Room for more

This leaflet to advertisers was produced sometime in the early 1900’s when Aston Villa began to harness the revenue stream available to the club from track and perimeter advertising. It lists companies already renting spaces on the ground and, as can be seen from the wide cycle-track perimeter, there was considerable extra space for more potential advertisers.

Villa Park, built on a fishpond

This was the view from Aston Park in 1886, looking towards the houses on Witton Lane. The ornamental pool – once Dovehouse Pool – is now the site of the Villa Park pitch. Th scaffolding on the far side served as a mount for one of the Lower Ground’s giant tableaux.

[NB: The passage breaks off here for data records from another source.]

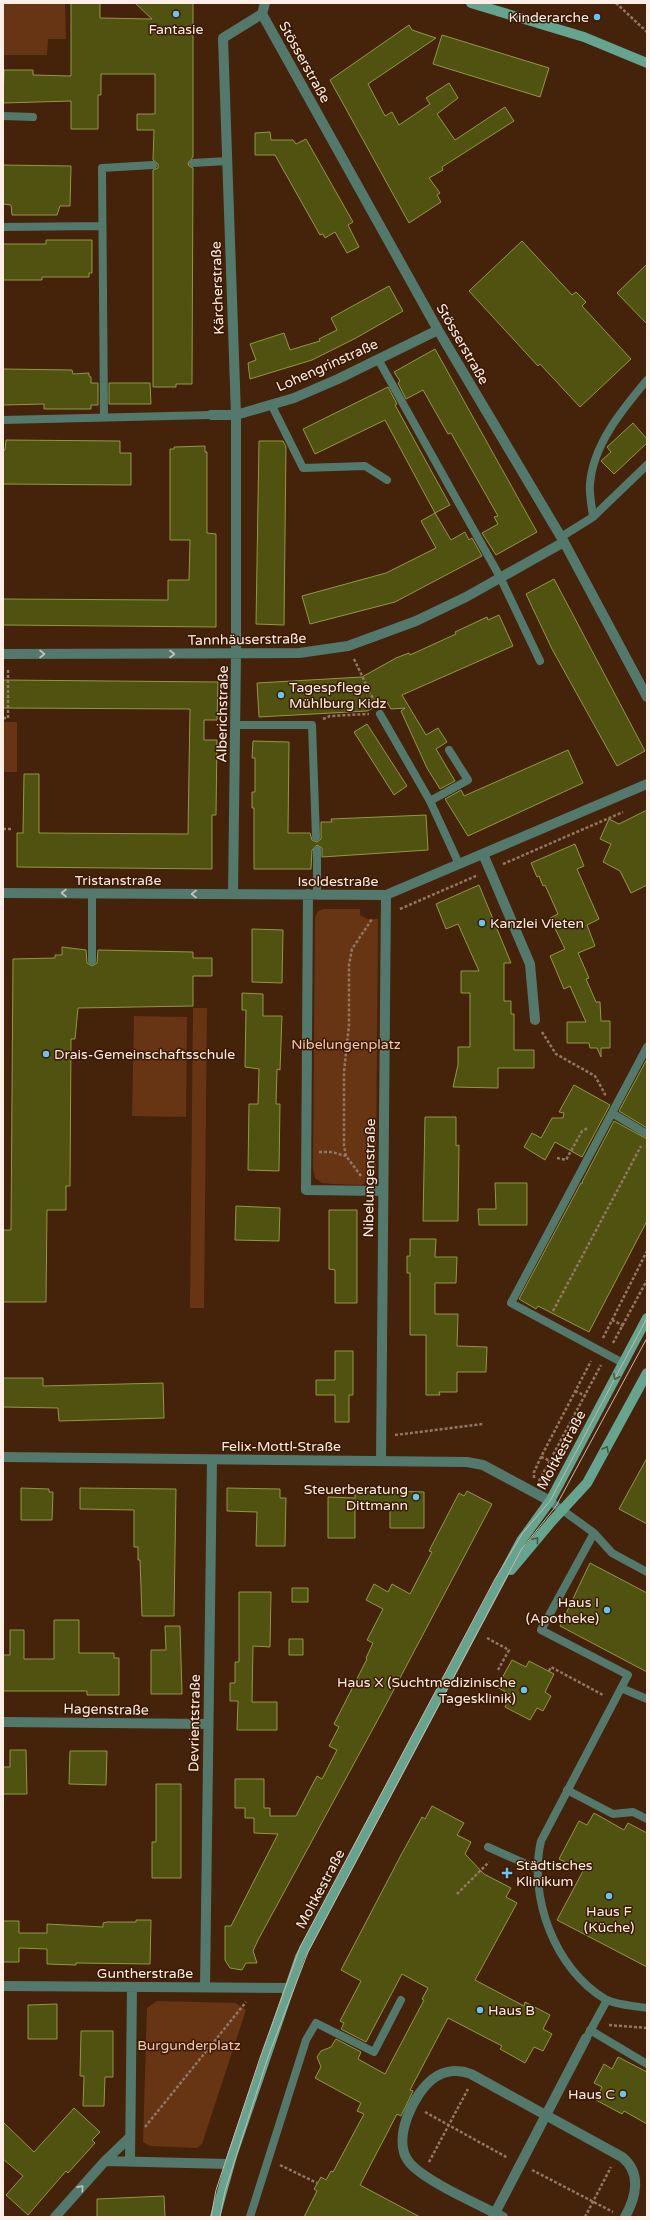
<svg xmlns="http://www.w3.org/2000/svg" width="650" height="2220" font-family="'Varela Round',sans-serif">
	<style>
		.green { fill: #673513 }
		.building { fill: #505310; stroke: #929744 }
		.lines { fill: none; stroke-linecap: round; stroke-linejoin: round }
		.path { stroke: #927765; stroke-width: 2.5; stroke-dasharray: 3 2; stroke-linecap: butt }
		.service { stroke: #53796d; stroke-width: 8 }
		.minor { stroke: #53796d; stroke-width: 10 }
		.tertiary { stroke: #53796d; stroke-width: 10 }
		.secondary { stroke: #65a590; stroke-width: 10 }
		.tram { stroke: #cbb6a9; stroke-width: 1 }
		.oneway { stroke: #c2c5bb }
		.oneway2 { stroke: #4d5741 }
		.poi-dot { fill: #68c4f0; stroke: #3a1801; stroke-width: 1.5 }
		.labels { text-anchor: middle; stroke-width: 3; stroke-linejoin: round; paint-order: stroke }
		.poi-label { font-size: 14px; fill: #feeee5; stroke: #3a1801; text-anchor: end }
		.street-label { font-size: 14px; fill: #feeee5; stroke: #3a1801 }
		.park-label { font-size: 14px; fill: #f1c9b1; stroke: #3a1801 }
	</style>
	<rect width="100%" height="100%" fill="#45220a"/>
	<!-- green -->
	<path class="green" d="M3 3H65L66 39H48L47 55H3Z
		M3 722H17V772H3Z
		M324 909H360V915L367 919H378L376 1173 371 1181 361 1185 332 1184 322 1183 315 1178 313 1169 315 917 318 911Z
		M193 1008H207L204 1308H190Z
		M134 1016 187 1017 186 1117 132 1116Z
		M157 2001 236 2003 246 2010 202 2144 197 2148 150 2146 143 2142 147 2008Z"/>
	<!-- building -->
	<path class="building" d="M71 3H100V18L152 19 135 3H193V157L188 163 189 166 193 168 192 384H176V387H153V170L158 168V164L153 160 154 130H137V114H155V74H101V95H98V129H71V101L3 103 4 70H33V75L71 76Z
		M409 25 412 30 436 38 368 84 385 116 392 112 399 125 430 104 426 98 449 83 458 98 437 114 455 140 505 107 514 121 442 167 443 170 429 178 440 193 437 195 441 202 409 223 330 80Z
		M442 35 549 68 540 97 433 64Z
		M270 132 271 140H293L296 144 306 139 353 222 348 225 359 247 347 253 335 232 325 238 323 234 320 235 275 155H255V133Z
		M3 165 71 166 70 206H60L57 215H12L11 205 3 204Z
		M46 240H92V273H89V277H42V280H3V244H46Z
		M522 241 572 295 576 292 586 302 582 306 631 359 580 407 540 364 538 366 469 291Z
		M647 264V324L617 293Z
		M389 286 403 311 356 338 312 360 250 379 248 363 256 360 250 344 284 333 290 350 320 341 319 339 337 330 331 318Z
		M435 349 537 532 496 555 482 533 498 524 494 517 498 516 451 433 448 434 423 390 406 399 398 383 400 381 394 372Z
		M3 369 72 370 73 374 89 373V376L91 377V383H98V405H91V409H44V404L3 405Z
		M109 383H150L151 404H109Z
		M388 387 397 404 395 405 450 505 435 513 385 420 315 454 303 429Z
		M633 423 647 439V443L614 474 601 461 611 452 607 447Z
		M6 440 120 441V453H131V485L3 484V450H5Z
		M259 441H283L286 447 284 625 256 624Z
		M205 446V452H207V533L216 534V627L3 625V599L168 600V580H189L190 540H170V449H174V447Z
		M435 513 451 540 465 532 469 540 472 538 482 556 395 602 310 624 302 596 386 573 436 548 421 521Z
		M554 579 645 751 617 766 552 649 526 594Z
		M499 615 513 646 402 695 426 735 438 728 447 742 436 749 455 781 440 789 427 768 401 711 405 708 391 709 387 702 367 711 259 717 257 683 362 677 396 658 409 653 410 655 456 634 455 632 487 617 488 620Z
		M3 680 218 682 217 720H204V740H217L216 815H212V869L17 867V833H23L24 774H39V833L188 834 190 709 3 708Z
		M367 724 407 786 394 795 354 732Z
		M253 741 289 742 288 833H310L312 840 317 842 321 839V822H332L331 819 426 815 428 850 322 857V848L317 845 312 850 311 869H254V808H252V792H255V758H252Z
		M568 750 583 783 468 836 445 799 461 790 464 796Z
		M647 810V885L631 893 620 871 603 862 611 844 600 839 609 819 619 824Z
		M575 844 584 866 577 869 599 919 587 925 595 946 578 953 589 978 586 979 596 1002H600L601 1021H610V1048H601V1057L597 1048H590L589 1043H567V1022H586L570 986 564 989 550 956 565 949 550 918 558 914 545 885 543 886 539 876 537 877 531 863Z
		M479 885 511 963H504V1001H511V1014H514V1050H534V1068H498V1088L453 1087 458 1065V1047H470V993H461V971H479L458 924 446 929 436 904Z
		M252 929 283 930 282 983 252 982Z
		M62 947 86 950 87 963 92 966 97 963 98 950 193 952V958H212V976H193V1006L78 1008 75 1039H71L70 1186H66V1210H47L46 1302H3V1230H11L13 959 55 958V955H62Z
		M242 993 263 994V1016H282L280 1070 277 1069 276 1104H280L279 1171 248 1170 249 1104H258L259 1069 245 1067 246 1010H242Z
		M647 1059V1128L619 1111Z
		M574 1085 610 1105 582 1157 555 1142 545 1160 524 1147 532 1133 541 1138 552 1118H563L564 1113 559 1112Z
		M425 1117H456V1146L459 1145 458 1221H423Z
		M614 1121 647 1139V1221L589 1332 538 1306 536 1309 519 1299 581 1183H583L582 1182Z
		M495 1183H527V1225H479L478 1209H496Z
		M236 1206 280 1208 279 1241 235 1240Z
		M329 1210H357V1303H335V1270L329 1269Z
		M410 1239H436L435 1257H457L456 1283H435V1314H458L457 1346 487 1347 486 1372H457V1392H439L440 1395H426V1335H410V1273H407V1256H410Z
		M335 1351H353V1395H349V1422H335V1395H316V1380H335Z
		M3 1378H43V1386L163 1383 164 1418 59 1421 58 1408 3 1407Z
		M647 1458V1524L619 1509Z
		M21 1488 49 1489V1492H53L52 1520H21Z
		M80 1488 176 1489 174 1616H142L140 1560H138V1547H134V1510L80 1509Z
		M227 1488 280 1489V1498H286L285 1546H256L257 1512 227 1511Z
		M394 1491 424 1492V1528H390V1510L355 1509V1538H328V1497L355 1498V1492Z
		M467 1491 492 1504 382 1712 258 1940 253 1951 257 1963H246L242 1970 230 1968 225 1960V1926H231L278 1834 254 1833V1818H245V1808H235V1779H264V1808H270V1816H296L317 1776 322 1779 337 1750 329 1746 339 1727 334 1724 367 1659 366 1658 373 1643 367 1640 383 1609 366 1600 374 1584 388 1592 392 1584 410 1594 432 1552 429 1551 459 1493 464 1496Z
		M590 1563 647 1593V1672L560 1626Z
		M292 1588H308V1602H292Z
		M239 1592H271L270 1647 253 1646 252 1702H277V1730H237L238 1701H230V1683H235V1662H239Z
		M54 1620H79V1653H114V1658H119V1695H87V1691H3V1655H10V1630H24V1659H54Z
		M165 1626H180L182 1694H151V1650H166Z
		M289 1639H303V1655H289Z
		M512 1660 526 1667 529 1661 554 1674 545 1692 551 1696 543 1711 537 1708 530 1720 505 1707 511 1695 497 1687Z
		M10 1750H26L27 1794H3V1767H10Z
		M70 1751H107L106 1785 69 1784Z
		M156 1784H181V1878H152V1842H156Z
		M432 1806 464 1823 457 1835 471 1842 465 1854 484 1874 511 1888 506 1897 517 1903 475 1980 524 2006 525 2002 550 2015 543 2029 552 2034 543 2051 534 2047 525 2063 500 2049 502 2046 448 2018 410 2090 413 2091 401 2116 397 2114 360 2185 420 2217H304L317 2191 314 2189 321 2177 326 2180 331 2171 333 2172 364 2114 357 2111 361 2103 315 2078 321 2067 317 2057 321 2051 331 2047 336 2039 361 2052 358 2059 385 2074 424 2000 422 1999 428 1988 402 1974 366 2042 341 2029 344 2023 340 2021 361 1981 341 1970 401 1855 422 1817 425 1819Z
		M594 1813 624 1830 628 1823 647 1833V1967L557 1920 583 1871 559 1859 579 1821 587 1825Z
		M136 1920H151L150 1964 76 1963V1965L47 1964V1949L19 1948V1962H3V1921H19V1933H47V1924L103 1927V1923L107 1922H136Z
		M57 2004V2039H28V2005Z
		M81 2031H113V2077H105L104 2106H83L84 2076H80Z
		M618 2057 647 2072V2124L624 2111 622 2114 596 2100 602 2087 594 2083 604 2064 612 2069Z
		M74 2108 100 2132 92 2140 95 2143 68 2173 66 2171 28 2215 6 2195 23 2176 3 2159V2122L34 2152Z
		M164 2196 165 2217H97V2199Z"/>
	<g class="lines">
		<!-- path -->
		<path class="path" d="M616 3 647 32
			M354 659 375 703
			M3 718H8V668
			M323 719 330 716 369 714
			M3 829H12
			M503 864 623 812
			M400 909 478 875
			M542 1032 556 1054 595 1076 605 1094 604 1096
			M319 1152H332L346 1156
			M557 1158 566 1160 582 1131 588 1128
			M361 1176 346 1156 344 1146V1072L349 1025V965L352 949 372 919
			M553 1311 641 1146
			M612 1320 624 1326
			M603 1338 647 1251
			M613 1343 647 1280
			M575 1391 586 1396
			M395 1435 483 1424
			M541 1457 555 1463
			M534 1478V1472L541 1457 591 1361
			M539 1481 601 1365
			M487 1638 509 1650 498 1670
			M549 1671 551 1667 603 1695
			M457 1894 489 1862
			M609 2025 647 2028
			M425 2112 508 2158
			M145 2127 246 2002
			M429 2162 468 2089
			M280 2165 317 2183
			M532 2170 613 2212
			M585 2217 611 2167"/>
		<!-- service -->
		<path class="service" d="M3 116 33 117
			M193 163 227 161
			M3 227 102 226
			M378 359 500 577 540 661
			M271 404 303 468 365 466 387 480
			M104 417 102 168 153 165
			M3 420 211 415
			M593 517C592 507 589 494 590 484 593 444 623 409 647 380
			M561 537 593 517 647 465
			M380 714 430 801 459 864
			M235 725H312L316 837
			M430 801 468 780 449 750
			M317 850V894
			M92 961V893
			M612 1113 647 1134
			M623 1363 511 1303 647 1047
			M550 1501 594 1533 612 1553 647 1572
			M594 1533 541 1630 628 1675 541 1841C528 1897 555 1969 605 1999 616 2005 635 2006 647 2008
			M621 1688 647 1699
			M567 1790 613 1814 633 1812 647 1819
			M488 1847 537 1869
			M590 2030 647 2064
			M588 2035 607 2000
			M250 2217 306 2040 316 2023 374 2052 401 2000"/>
		<!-- minor -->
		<path class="minor" d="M265 3 262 14 438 330 564 542 647 697
			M211 415H236L294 398 338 379 438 330
			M3 654 299 653 348 646 416 621 466 597 564 542
			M483 854 530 964 535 1020
			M3 893 386 895 647 784
			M233 894 236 655V415L223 38 262 14
			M308 894 306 1190 383 1191
			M381 1461 386 895
			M3 1722 208 1724
			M3 1986 288 1988
			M205 1987 212 1460
			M105 2161 130 2137
			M130 2161 132 1987
			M55 2217 105 2161 229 2164
			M493 2217 586 2038
			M503 2217C480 2205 424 2181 409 2162 391 2140 414 2092 434 2078 445 2070 459 2069 471 2074L622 2157C642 2173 636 2197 625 2217"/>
		<!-- tertiary -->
		<path class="tertiary" d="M3 1457 467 1462 483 1465 550 1501"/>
		<!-- secondary -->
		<path class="secondary" d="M471 3 584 37 647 63
			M511 1570 552 1521 587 1483 647 1373
			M215 2217 232 2156 300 1957 494 1592 521 1541 550 1501 647 1318"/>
		<!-- tram -->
		<path class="tram" d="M211 2217 216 2190 261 2055 300 1947 495 1579 522 1534 550 1501 647 1318
			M220 2217 225 2191 268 2057 308 1952 521 1550 556 1506 647 1338"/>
	</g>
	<!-- one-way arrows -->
	<defs><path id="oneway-chevron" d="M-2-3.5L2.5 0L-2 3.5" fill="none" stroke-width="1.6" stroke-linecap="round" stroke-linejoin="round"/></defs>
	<g class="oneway">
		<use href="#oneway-chevron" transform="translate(42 654)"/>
		<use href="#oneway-chevron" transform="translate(172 654)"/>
		<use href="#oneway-chevron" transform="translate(64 893) rotate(-180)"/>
		<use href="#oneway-chevron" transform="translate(194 894) rotate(-180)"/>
		<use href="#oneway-chevron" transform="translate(81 2188) rotate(-48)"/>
	</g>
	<g class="oneway2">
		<use href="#oneway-chevron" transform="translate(616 1377) rotate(117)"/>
		<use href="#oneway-chevron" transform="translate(606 1449) rotate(-61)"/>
		<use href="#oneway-chevron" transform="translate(536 1540) rotate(-50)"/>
	</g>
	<!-- markers -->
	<g class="poi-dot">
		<circle cx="176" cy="14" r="4"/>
		<circle cx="597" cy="17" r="4"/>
		<circle cx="281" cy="695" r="4"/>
		<circle cx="482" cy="923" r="4"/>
		<circle cx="46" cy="1054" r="4"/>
		<circle cx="416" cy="1497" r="4"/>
		<circle cx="607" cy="1610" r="4"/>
		<circle cx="524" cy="1690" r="4"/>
		<path d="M505 1867h4v4h4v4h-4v4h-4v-4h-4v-4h4z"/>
		<circle cx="609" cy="1896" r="4"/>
		<circle cx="480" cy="2010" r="4"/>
		<circle cx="623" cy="2094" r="4"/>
	</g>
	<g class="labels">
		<!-- poi labels -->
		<g class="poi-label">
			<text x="589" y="22">Kinderarche</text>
			<text x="176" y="34" text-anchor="middle">Fantasie</text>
			<text x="289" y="692" text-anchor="start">Tagespflege<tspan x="289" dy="16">Mühlburg Kidz</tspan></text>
			<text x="490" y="928" text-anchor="start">Kanzlei Vieten</text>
			<text x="54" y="1059" text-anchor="start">Drais-Gemeinschaftsschule</text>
			<text x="408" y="1494">Steuerberatung<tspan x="408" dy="16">Dittmann</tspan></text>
			<text x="599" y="1607">Haus I<tspan x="599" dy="16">(Apotheke)</tspan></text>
			<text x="516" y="1687">Haus X (Suchtmedizinische<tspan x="516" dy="16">Tagesklinik)</tspan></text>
			<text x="516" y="1870" text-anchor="start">Städtisches<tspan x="516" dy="16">Klinikum</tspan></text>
			<text x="609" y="1916" text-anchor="middle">Haus F<tspan x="609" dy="16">(Küche)</tspan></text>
			<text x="488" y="2015" text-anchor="start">Haus B</text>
			<text x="615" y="2099">Haus C</text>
		</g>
		<!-- street labels -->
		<g class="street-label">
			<text transform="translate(305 62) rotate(61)" y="5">Stösserstraße</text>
			<text transform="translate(217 288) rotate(-92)" y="5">Kärcherstraße</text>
			<text transform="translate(463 344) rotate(60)" y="5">Stösserstraße</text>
			<text transform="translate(327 365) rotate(-24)" y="5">Lohengrinstraße</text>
			<text transform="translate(247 639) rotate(-1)" y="5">Tannhäuserstraße</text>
			<text transform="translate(222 714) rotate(-89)" y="5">Alberichstraße</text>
			<text x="118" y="885">Tristanstraße</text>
			<text x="338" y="886">Isoldestraße</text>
			<text transform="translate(369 1178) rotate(-89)" y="5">Nibelungenstraße</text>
			<text x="281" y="1451">Felix-Mottl-Straße</text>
			<text transform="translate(561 1450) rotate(-62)" y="5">Moltkestraße</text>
			<text transform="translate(106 1709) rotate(1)" y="5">Hagenstraße</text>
			<text transform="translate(194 1723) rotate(-89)" y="5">Devrientstraße</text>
			<text transform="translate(320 1889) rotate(-62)" y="5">Moltkestraße</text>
			<text x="145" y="1978">Guntherstraße</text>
		</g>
		<!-- park labels -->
		<g class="park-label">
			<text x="346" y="1049">Nibelungenplatz</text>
			<text x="189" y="2050">Burgunderplatz</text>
		</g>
	</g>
	<!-- border -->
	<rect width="650" height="2220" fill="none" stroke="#feeee5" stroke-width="8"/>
</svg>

source: Villa Park 100 Years by Simon Inglis

What’s new?

Not sure when this photograph was taken, or by who, but it sums up the current situation with the cancellation of fixtures because of the COVID-19 pandemic. I wonder what caused the match postponement chalked up in this photograph? If anyone knows, please let me know.

Riches bring cares

From the Birmingham Gazette, March 13, 1884

The excess which has attended the matches played by that redoubtable football team, the “Aston Villa,” at their ground in the Wellington Road, has attracted the attention of the Handsworth Overseers, who propose to rate the club field – of about six acres – at something like £250 per annum, in lieu of the old rating of £25 or so. It is known that the club has had much “gate-money” of late, and the “grandstand,” recently erected, is another proof of prosperity. Probably the “Aston Villa” gentlemen will appeal against this heavy impost and some compromise be arrived at. “Riches bring cares,” as the old saw has it.